El auto de la Audiencia Nacional que obliga al señor Rajoy a comparecer personalmente como testigo, más allá de su plena legalidad, es discutible en la medida en que sus razonamientos no colman las exigencias legales, yerran en la misma interpretación de la ley y pudieran expresar opiniones ajenas al hecho discutido, la presencia física, llegando mucho más allá de lo que se ha planteado. Es, en cierto modo, incongruente por exceso. Reviste expresiones preocupantes por su inoportunidad en el caso mismo. Un auto desabrido y locuaz a veces, excesivamente autoritario, muy susceptible ante ofensas no proferidas, tanto que niega lo que no se le pide o impone en su redacción principios que nadie rechaza. Se ofende sin haber sido ofendido.

Y así, cuando afirma que el señor Rajoy está sujeto al Poder Judicial, parece estar equiparando declaración por videoconferencia y resistencia ante los tribunales: una suerte de rebeldía. El auto, excediéndose, parece considerar como ofensa al Poder Judicial la aplicación de la ley, pues ésta permite declarar de forma mediata e incurre, innecesariamente, en lo que ella misma denuncia al oponerse, sin percatarse de ello, al Poder Legislativo, al cual está sujeto el Judicial. Acatar la ley es sinónimo de desacato para la Audiencia Nacional en este caso.

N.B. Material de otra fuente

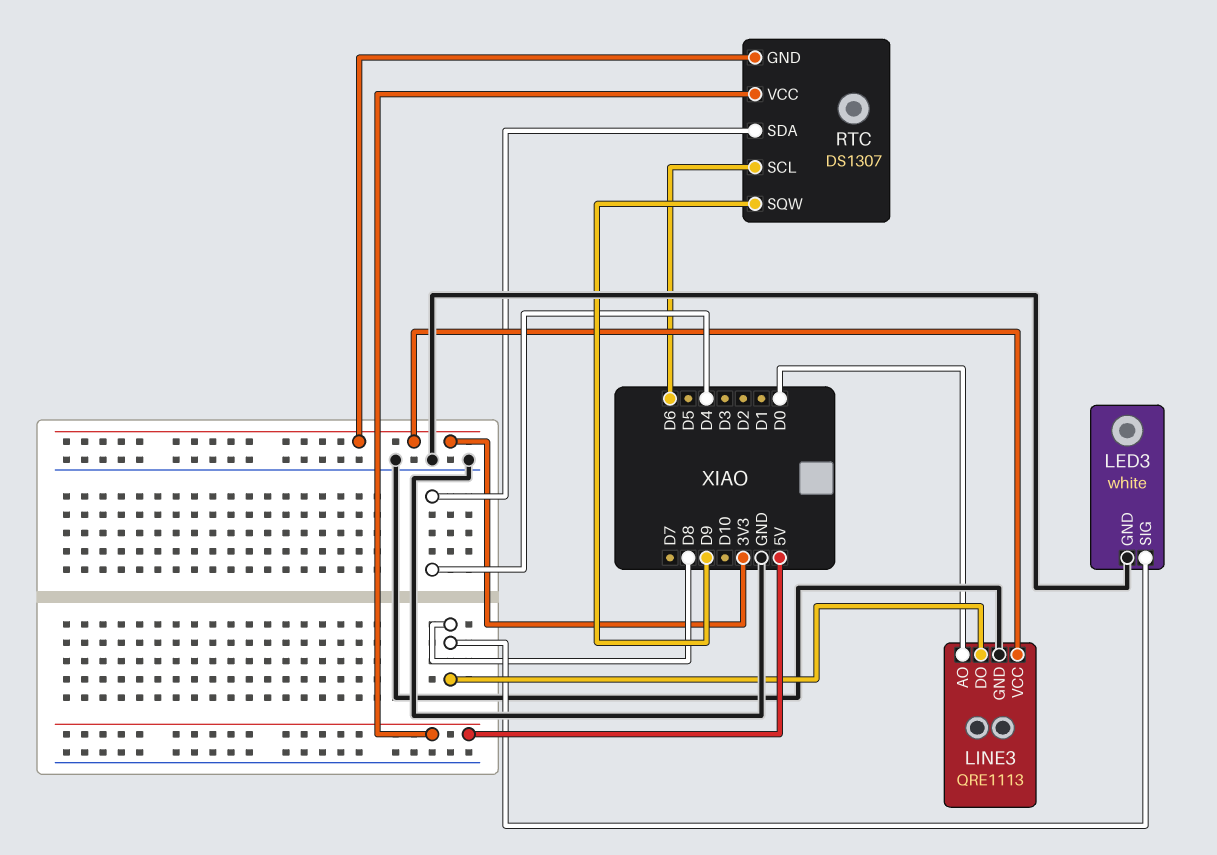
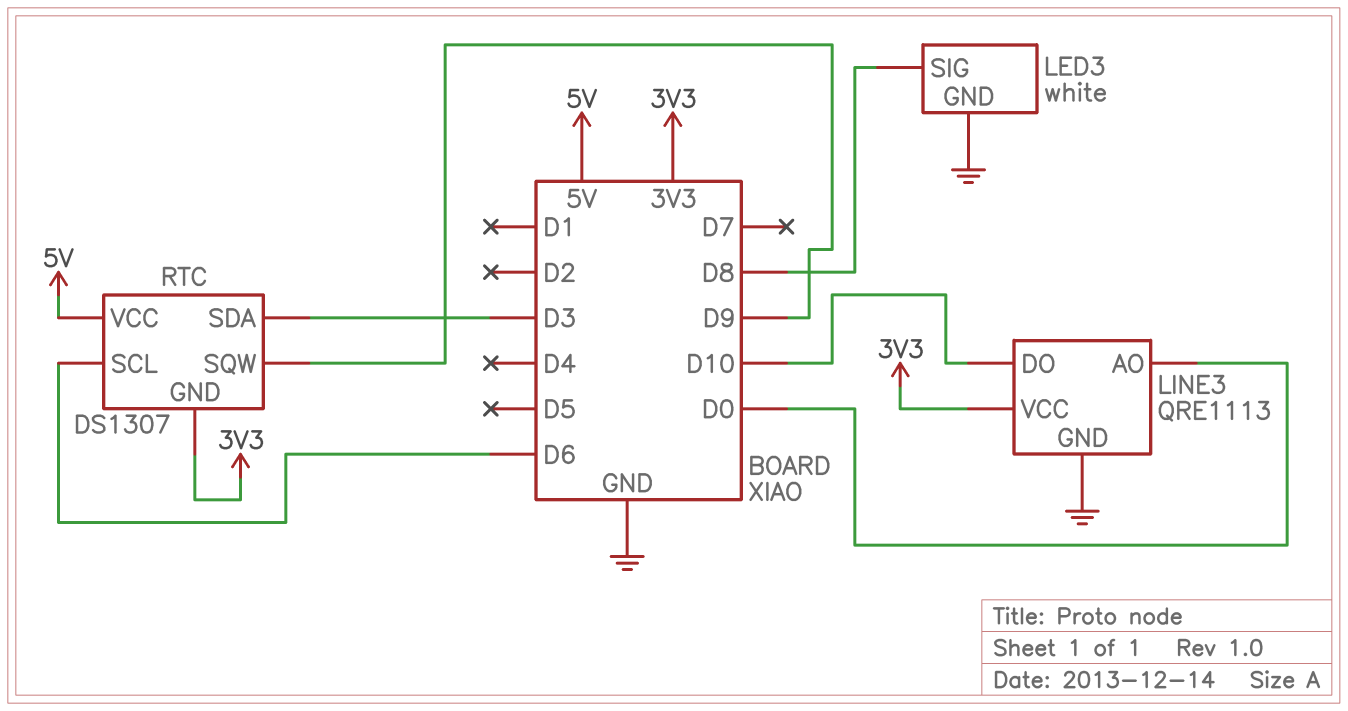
LINE3 pin DO: D8 -> D10
RTC pin SDA: D4 -> D3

Igualmente se excede la Sala en su interpretación de la igualdad, tanto, que sin darse cuenta, infringe el artículo 703 Ley de Enjuiciamiento Criminal que ofrece soluciones a esta desigualdad que la AN extrema sin que nadie la haya alegado o insinuado. Es evidente que el señor Rajoy va a declarar en calidad de testigo y por hechos ajenos a su cargo de presidente del Gobierno. Y es por eso por lo que pide declarar por videoconferencia, porque, como la Sala debe saber, de haber sido testigo de hechos conocidos en el ejercicio de su cargo, hubiera declarado por escrito, no por videoconferencia o personalmente. La ley consagra esta desigualdad que el presidente no aduce, pues pide lo que cualquier ciudadano puede hacer. Advertir al señor Rajoy que comparece como cualquier ciudadano, es excesivo, innecesario y, sobre todo, escasamente compatible con la ley vigente, de modo que parece exponer una posición interna del tribunal que no debería haberse producido porque nadie lo ha alegado o aducido.

La motivación debe convencer, pues las resoluciones judiciales no pueden limitarse a vencer. Y la dictada por la Audiencia Nacional por las razones expuestas, no es congruente con la ley y con lo pedido por el presidente del Gobierno. El simple hecho de evitar un espectáculo mediático hubiera debido servir para justificar lo contrario.

Lo progresista, para serlo, no debe perder el respeto a la ley que siempre lo ha caracterizado. Se corre el riesgo de invertir lo ganado con tanto esfuerzo y equipararse a lo que se quería superar.